Convert the material from the line containing "Could you take a look at the speedometer" through the end into a JSON list of strings, one string per line, leaving out blank lines and the pictures.

___ Available records ___

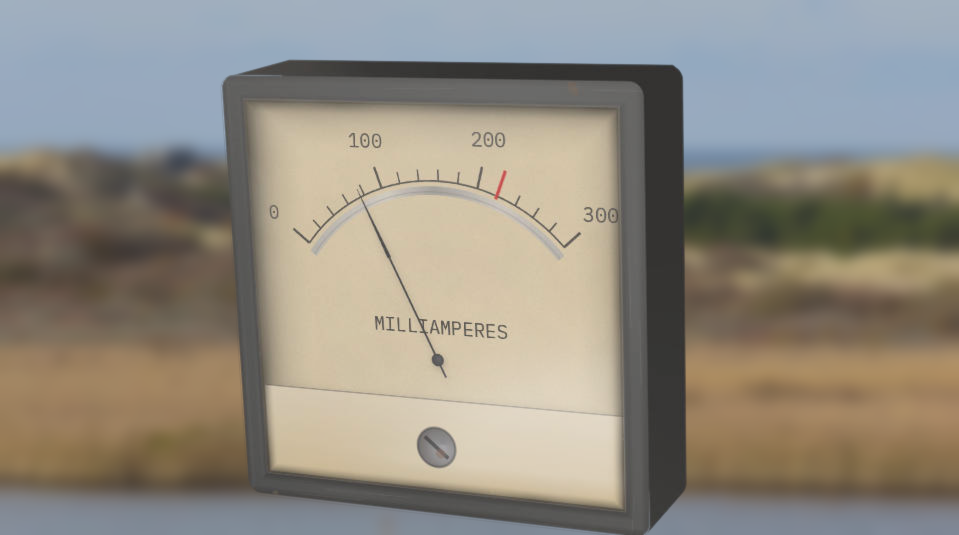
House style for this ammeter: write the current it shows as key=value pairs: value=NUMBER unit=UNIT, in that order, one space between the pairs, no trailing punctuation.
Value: value=80 unit=mA
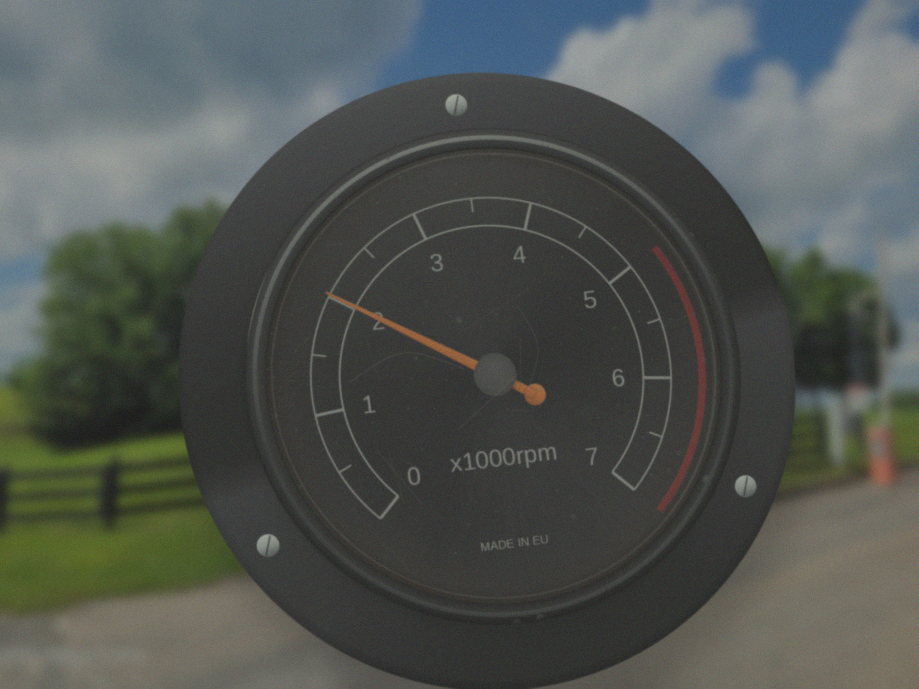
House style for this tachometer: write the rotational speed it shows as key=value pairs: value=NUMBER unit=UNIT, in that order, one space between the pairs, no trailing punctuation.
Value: value=2000 unit=rpm
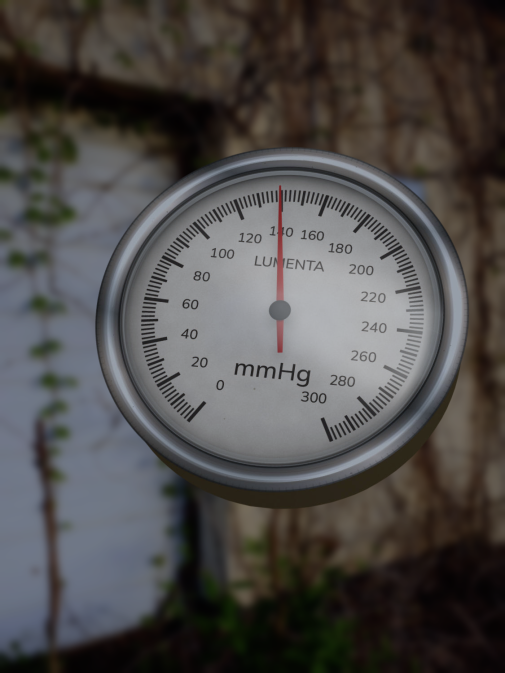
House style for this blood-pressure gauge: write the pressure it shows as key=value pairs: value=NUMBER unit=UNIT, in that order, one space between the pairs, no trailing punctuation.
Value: value=140 unit=mmHg
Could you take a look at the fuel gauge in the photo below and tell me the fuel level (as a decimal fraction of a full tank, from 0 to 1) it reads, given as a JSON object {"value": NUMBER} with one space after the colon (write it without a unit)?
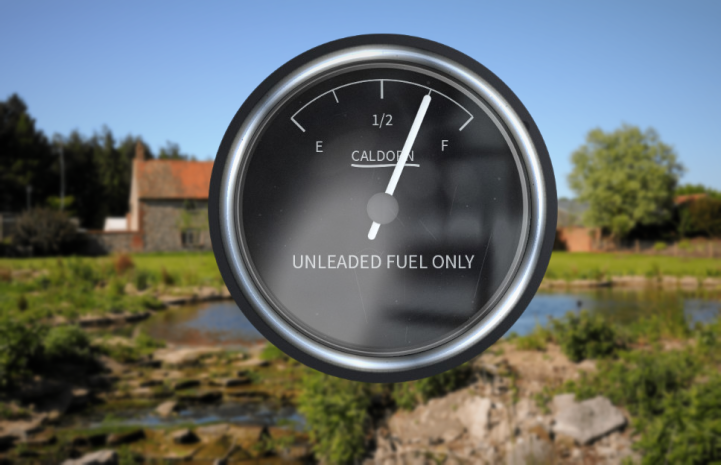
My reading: {"value": 0.75}
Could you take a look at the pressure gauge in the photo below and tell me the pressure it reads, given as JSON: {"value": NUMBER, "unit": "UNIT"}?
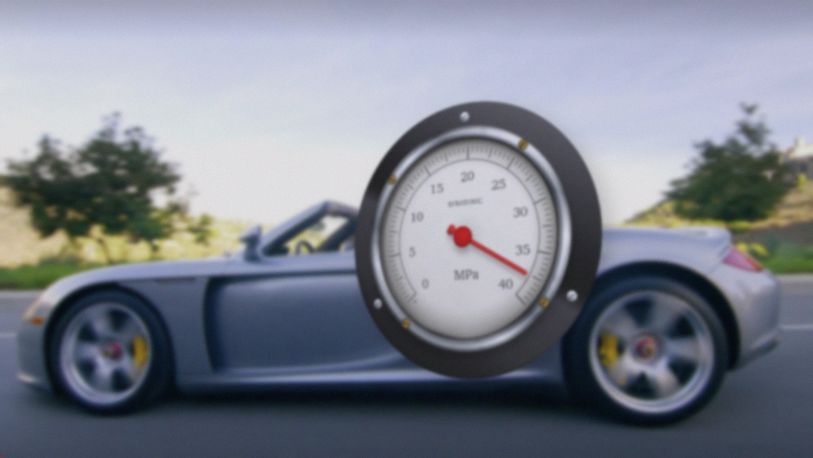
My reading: {"value": 37.5, "unit": "MPa"}
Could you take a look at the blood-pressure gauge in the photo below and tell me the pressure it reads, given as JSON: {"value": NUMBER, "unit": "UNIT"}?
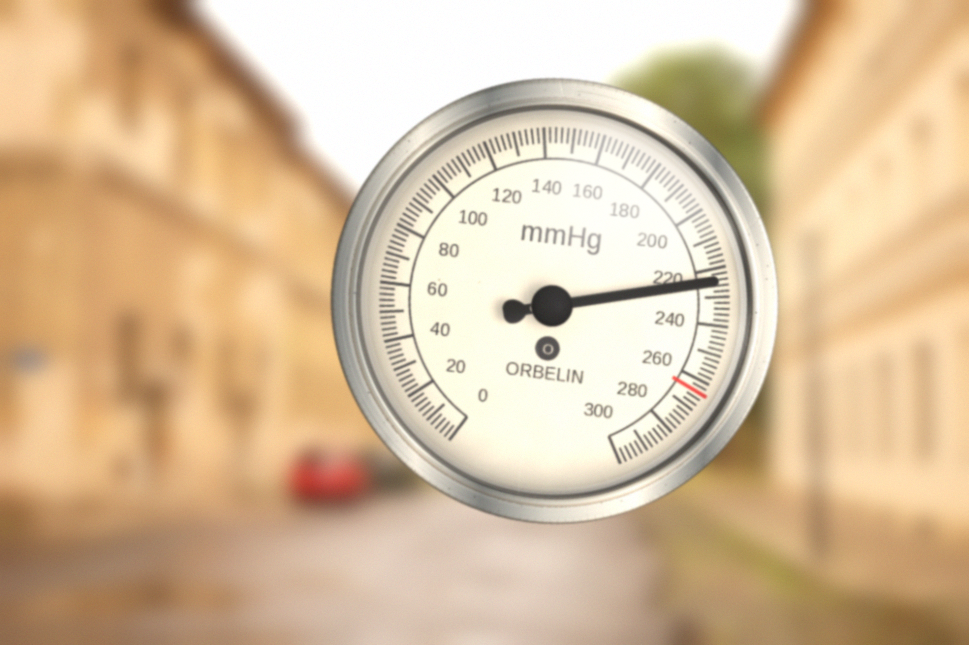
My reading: {"value": 224, "unit": "mmHg"}
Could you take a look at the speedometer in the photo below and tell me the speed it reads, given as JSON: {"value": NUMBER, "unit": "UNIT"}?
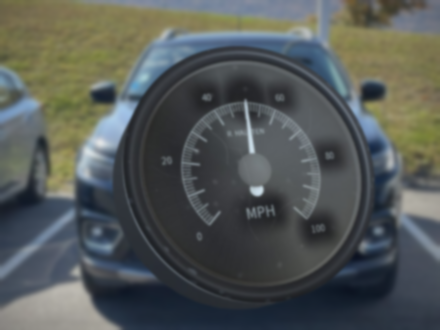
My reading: {"value": 50, "unit": "mph"}
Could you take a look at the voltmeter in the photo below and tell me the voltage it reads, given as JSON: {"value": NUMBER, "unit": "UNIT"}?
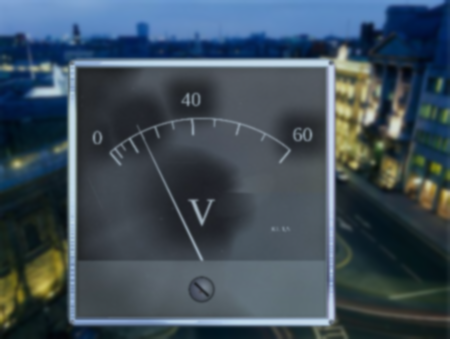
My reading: {"value": 25, "unit": "V"}
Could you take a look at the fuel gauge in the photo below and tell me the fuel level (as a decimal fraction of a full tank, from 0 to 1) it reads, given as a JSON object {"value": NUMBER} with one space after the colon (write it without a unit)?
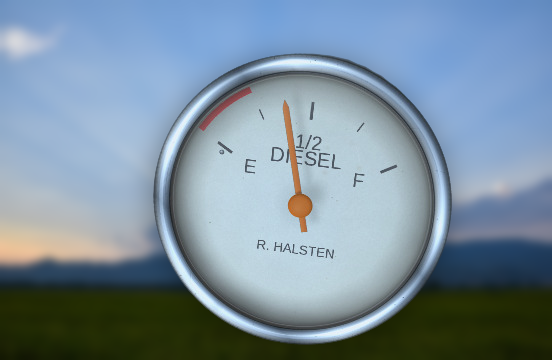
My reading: {"value": 0.375}
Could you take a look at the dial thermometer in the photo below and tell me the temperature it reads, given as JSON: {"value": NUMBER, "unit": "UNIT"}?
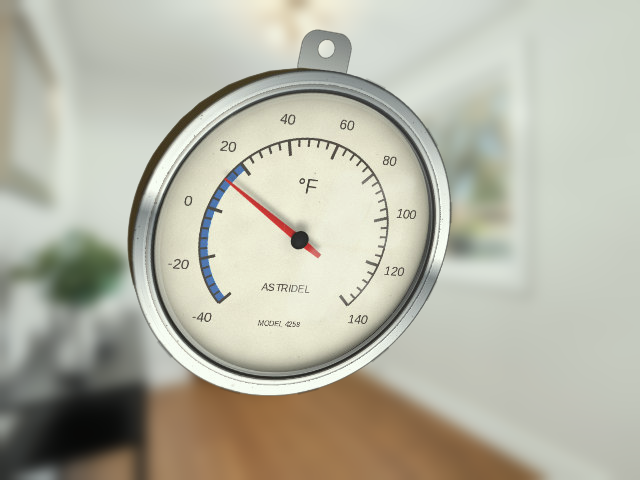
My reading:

___

> _Solved exercise_:
[
  "Could you take a look at the speedometer in the photo below and tell me the speed it reads, given as JSON: {\"value\": NUMBER, \"unit\": \"UNIT\"}?",
  "My reading: {\"value\": 50, \"unit\": \"mph\"}",
  "Could you take a look at the voltmeter in the photo below and tell me the voltage it reads, given as JSON: {\"value\": NUMBER, \"unit\": \"UNIT\"}?",
  "My reading: {\"value\": 25, \"unit\": \"V\"}",
  "Could you take a look at the fuel gauge in the photo below and tell me the fuel level (as a decimal fraction of a full tank, from 0 to 1) it reads, given as a JSON object {\"value\": NUMBER} with one space after the colon (write it without a unit)?",
  "My reading: {\"value\": 0.375}",
  "Could you take a look at the dial thermometer in the photo below and tell me the temperature it reads, given as JSON: {\"value\": NUMBER, \"unit\": \"UNIT\"}?",
  "My reading:"
]